Quand on chemine dans les rues de Sainte-Sévère, dans le département de l'Indre, notre attention est attirée par la silhouette d'une haute tour aux deux tiers effondrée et de quelques beaux vestiges de fortifications urbaines. Si cette petite cité a décidé de fonder sa réputation sur le personnage du facteur du film "Jour de fête", de Jacques Tati, elle n'oublie pas complètement d'anciennes gloires guerrières qui vinrent, en 1372, au nom du roi de France, reprendre la ville aux Anglais.
La Chronique du bon duc Loys de Bourbon, par Jean d'Orronville, décrit la stratégie adoptée de l'armée française pour réduire la place.

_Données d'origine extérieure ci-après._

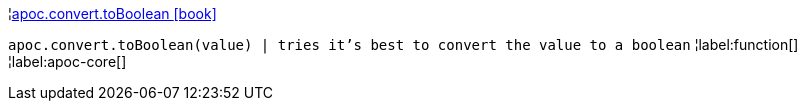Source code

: ¦xref::overview/apoc.convert/apoc.convert.toBoolean.adoc[apoc.convert.toBoolean icon:book[]] +

`apoc.convert.toBoolean(value) | tries it's best to convert the value to a boolean`
¦label:function[]
¦label:apoc-core[]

Dans cette campagne qui visait la reconquête de la Guyenne, en passant pas Poitiers, la forteresse de Sainte-Sévère représentait un embarras certain pour les Français. Même si elle ne présentait pas un verrou infranchissable vers l'Ouest, cette cité abritait un contingent ennemi suffisamment solide pour mener à l'arrière des coups de main meurtriers. Sa prise fut donc jugée essentielle et confiée à trois grands capitaines: le connétable du Guesclin, Louis, duc de Bourbon et le comte Louis de Sancerre qui choisirent, explique la chronique, une tactique payante. Au lieu de forcer le rempart berrichon en un seul point par une attaque massive, chaque capitaine fit monter son contingent à l'assaut en trois points séparés, afin de diviser les forces de l'adversaire. Des échelles et du matériel de mine furent mis en œuvre. Fruit du hasard ou de la bravoure particulière des Bourbonnais, ce sont les hommes du duc de Bourbon qui accrochèrent le plus sévèrement l'Anglais et purent s'infiltrer les premiers dans la place. Dépassés, les défenseurs cherchèrent à résister dans la tour dont on voit aujourd'hui le tronc qui domine la campagne (la motte est même citée par le chroniqueur) avant de succomber. Seule une poignée d'hommes fut épargnée, les autres étant déterminés à combattre jusqu'à la mort.
Même si l'ancienne motte et le pied du donjon sont presque invisibles à cause de la végétation qui couvre le site, je pense que les personnes qui s'arrêteront à Sainte-Sévère ne perdront pas leur temps.